Institute of Genetics and Plant Experimental Biology, Uzbek Academy of Science Tashkent region, Qibray district, Yuqori-Yuz, 702151, Uzbekistan.
Cytotechnology. 2006 Jun;51(2):89-98. doi: 10.1007/s10616-006-9022-7. Epub 2006 Nov 2.

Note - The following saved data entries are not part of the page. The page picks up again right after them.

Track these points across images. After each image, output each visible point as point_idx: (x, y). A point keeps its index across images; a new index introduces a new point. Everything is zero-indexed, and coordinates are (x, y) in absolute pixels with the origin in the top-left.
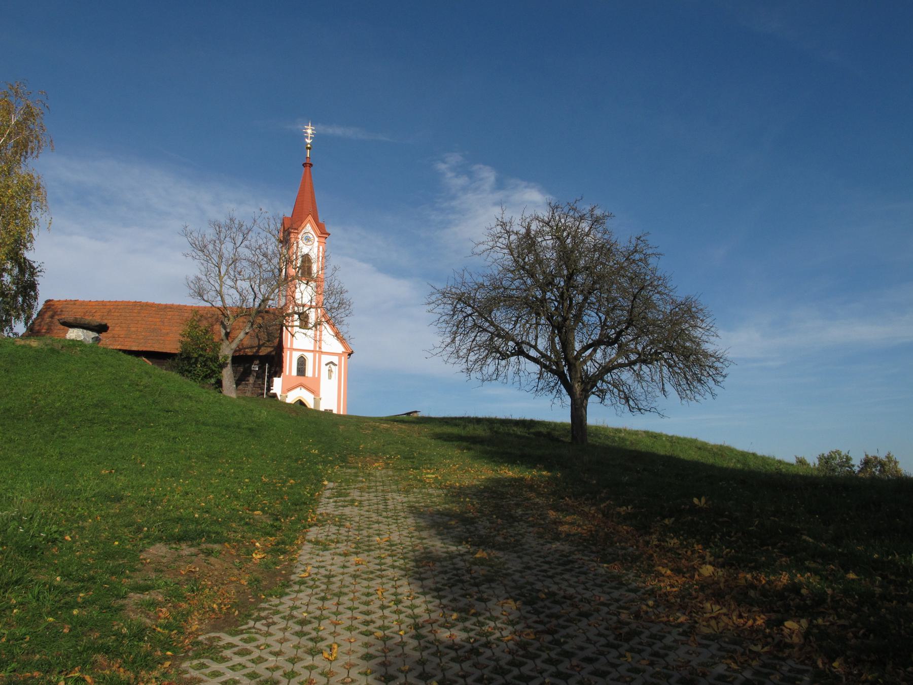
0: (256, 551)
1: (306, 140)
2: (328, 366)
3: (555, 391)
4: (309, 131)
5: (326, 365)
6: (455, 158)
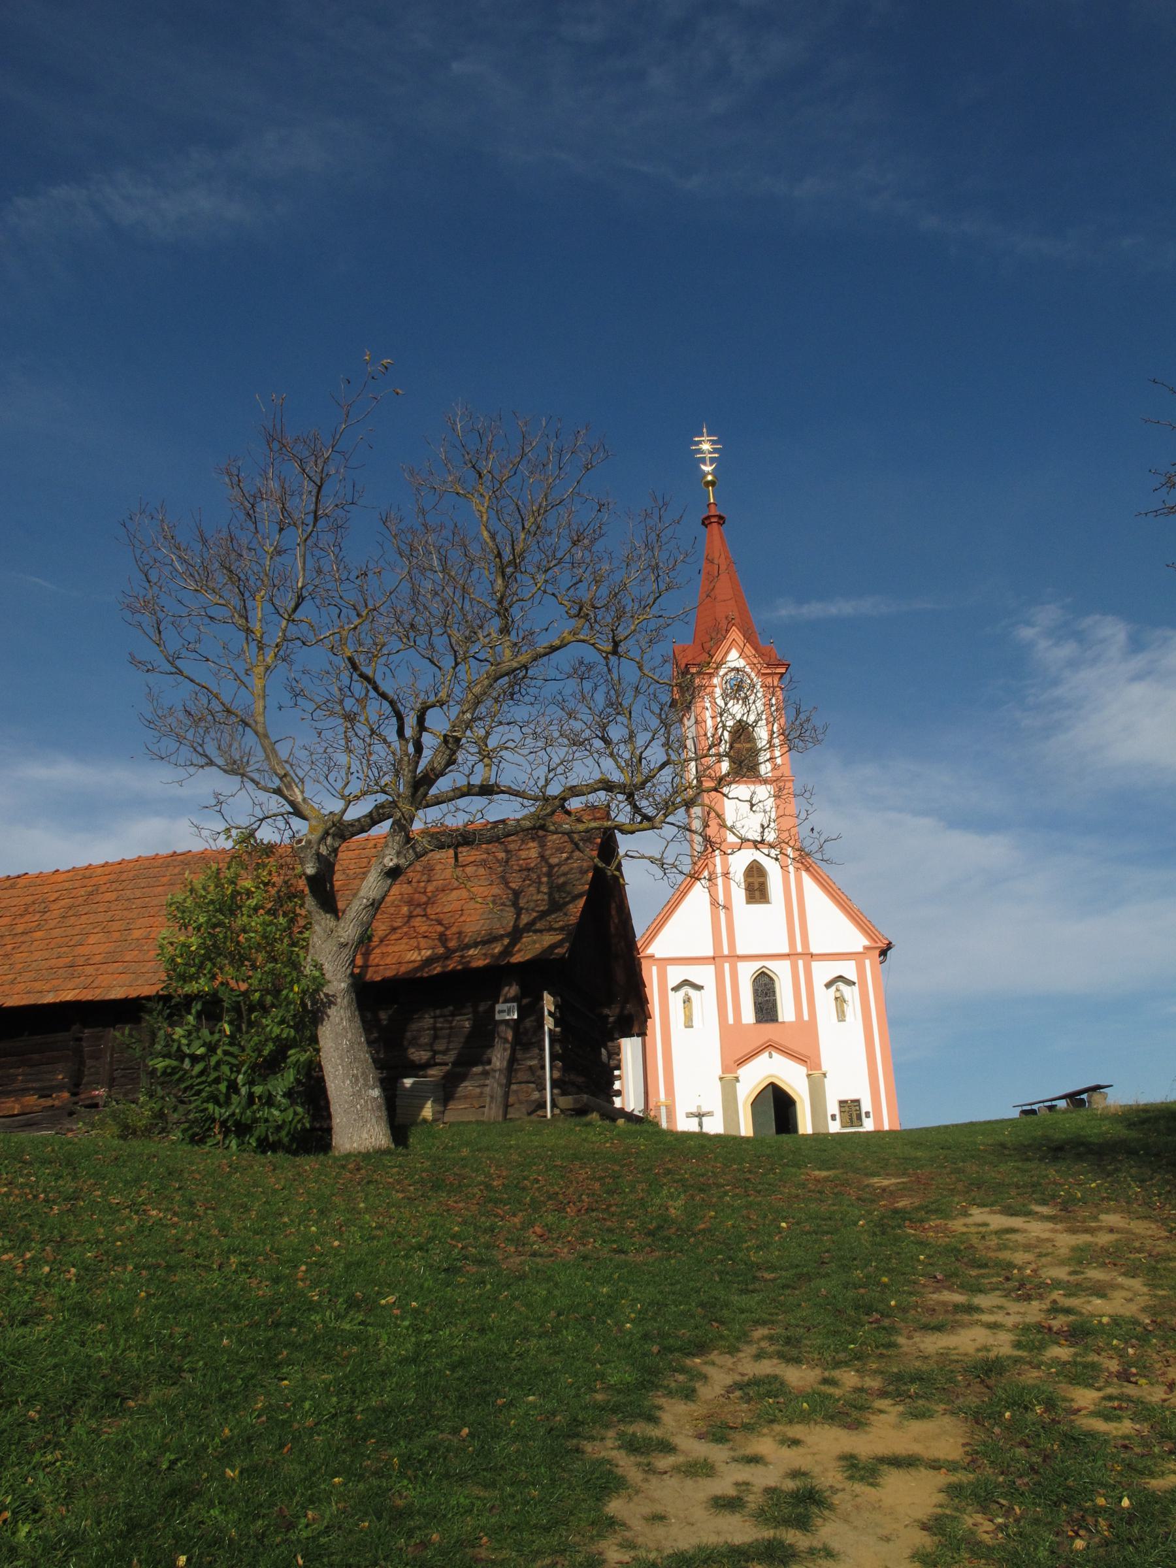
1: (703, 467)
2: (833, 988)
4: (706, 447)
6: (1048, 614)
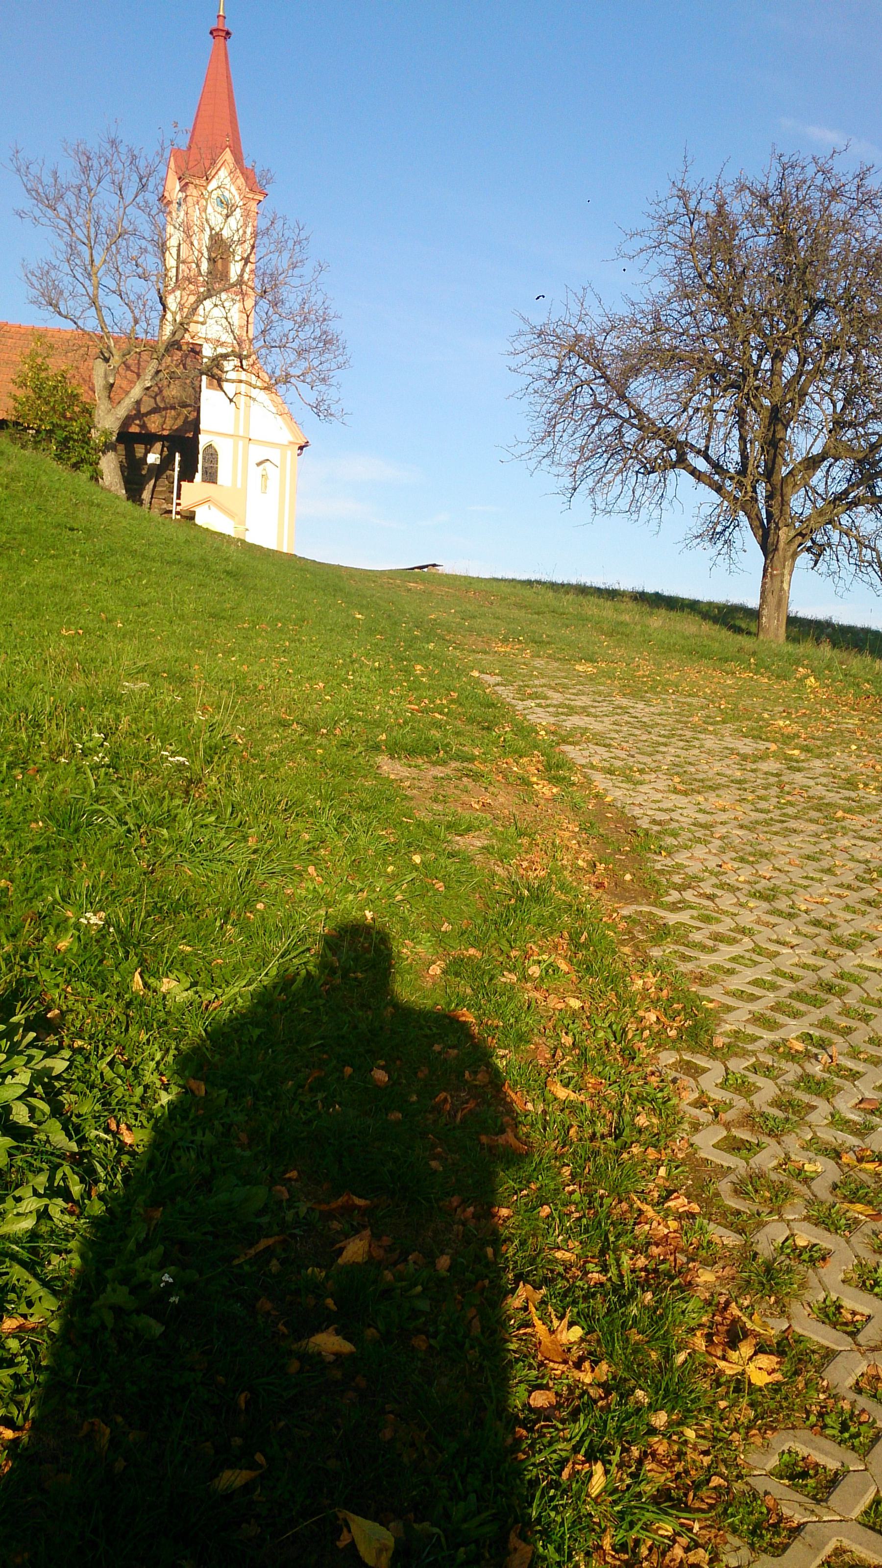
0: (828, 682)
2: (262, 467)
3: (721, 542)
5: (259, 464)
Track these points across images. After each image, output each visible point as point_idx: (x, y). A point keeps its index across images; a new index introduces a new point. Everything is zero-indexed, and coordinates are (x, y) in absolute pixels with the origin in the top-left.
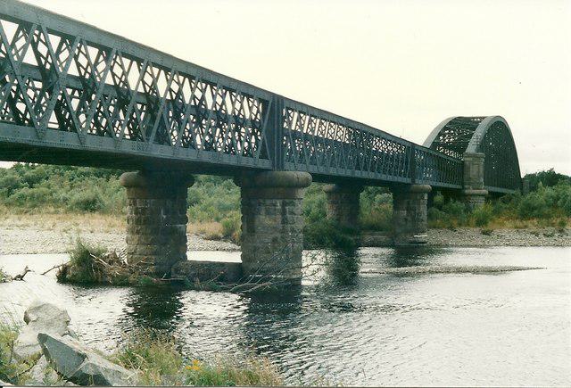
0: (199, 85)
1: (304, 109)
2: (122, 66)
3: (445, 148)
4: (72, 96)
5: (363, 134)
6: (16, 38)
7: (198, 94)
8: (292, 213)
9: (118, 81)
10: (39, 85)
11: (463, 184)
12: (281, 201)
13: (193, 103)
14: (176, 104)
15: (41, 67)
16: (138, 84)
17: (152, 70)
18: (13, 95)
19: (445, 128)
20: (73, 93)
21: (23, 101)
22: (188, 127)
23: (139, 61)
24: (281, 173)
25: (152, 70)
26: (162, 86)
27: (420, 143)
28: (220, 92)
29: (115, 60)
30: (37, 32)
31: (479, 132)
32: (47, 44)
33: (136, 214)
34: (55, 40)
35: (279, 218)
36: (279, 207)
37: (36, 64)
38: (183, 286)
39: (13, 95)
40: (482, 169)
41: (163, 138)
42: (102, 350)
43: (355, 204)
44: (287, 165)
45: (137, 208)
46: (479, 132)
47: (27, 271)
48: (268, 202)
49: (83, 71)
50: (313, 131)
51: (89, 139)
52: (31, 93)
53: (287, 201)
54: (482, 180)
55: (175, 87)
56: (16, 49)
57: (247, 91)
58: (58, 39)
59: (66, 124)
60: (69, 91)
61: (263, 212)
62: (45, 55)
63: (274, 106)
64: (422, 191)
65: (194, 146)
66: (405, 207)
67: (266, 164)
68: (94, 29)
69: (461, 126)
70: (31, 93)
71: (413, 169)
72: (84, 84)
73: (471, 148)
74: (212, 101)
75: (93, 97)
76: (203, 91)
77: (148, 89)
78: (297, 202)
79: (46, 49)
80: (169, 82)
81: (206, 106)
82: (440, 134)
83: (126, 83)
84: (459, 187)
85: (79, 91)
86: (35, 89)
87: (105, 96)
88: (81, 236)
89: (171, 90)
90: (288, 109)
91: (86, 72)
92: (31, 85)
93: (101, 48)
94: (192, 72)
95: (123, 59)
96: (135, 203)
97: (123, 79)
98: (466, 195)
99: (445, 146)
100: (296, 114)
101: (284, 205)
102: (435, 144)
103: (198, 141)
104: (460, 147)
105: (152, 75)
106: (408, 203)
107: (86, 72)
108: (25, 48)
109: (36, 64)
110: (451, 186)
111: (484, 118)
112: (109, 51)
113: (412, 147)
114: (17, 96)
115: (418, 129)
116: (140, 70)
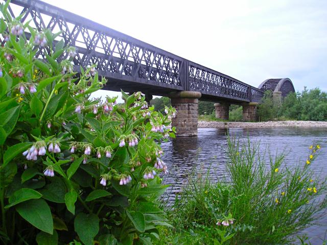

Insect cell lines have been widely used in recombinant baculovirus expression systems and transient gene expression studies. Critical to these applications have been the transfection of foreign DNA. This has been frequently done using labor intensive and cytotoxic liposome-based transfection reagents. In the current study we have optimized a new kind of polyethylenimine-based DNA transfection reagent on the Spodoptera frugiperda Sf9 insect cell line. A plasmid vector that transiently expresses green fluorescent protein (GFP) was effectively delivered into Sf9 cells. A transfection efficiency of 54% and cell viability of 85-90% were obtained for Sf9 cells. The developed transfection protocol has now been successfully used to transfect eight insect cell lines derived from Bombyx mori, Trichoplusia ni, Helicoverpa zea, Heliothis virescens and S. frugiperda with GFP and GUS with transfection efficiencies of at least 45%. This method provides high heterologous protein expression levels, transfection efficacy and cell viability, and could be used for transient gene expression in other lepidopteran cell lines.
昆虫细胞系已广泛应用于重组杆状病毒表达系统和瞬时基因表达研究。这些应用的关键是外源 DNA 的转染。这通常是通过使用劳动密集型和细胞毒性的脂质体转染试剂来完成的。在本研究中,我们对 Spodoptera frugiperda Sf9 昆虫细胞系上的一种新型聚乙烯亚胺基 DNA 转染试剂进行了优化。一个瞬时表达绿色荧光蛋白 (GFP) 的质粒载体被有效地递送到 Sf9 细胞中。Sf9 细胞的转染效率为 54%,细胞活力为 85-90%。该转染方案现已成功用于转染来自家蚕、棉铃虫、玉米螟、烟青虫和 S. frugiperda 的八种昆虫细胞系,转染 GFP 和 GUS 的效率至少为 45%。该方法提供了高的异源蛋白表达水平、转染效率和细胞活力,可用于其他鳞翅目细胞系的瞬时基因表达。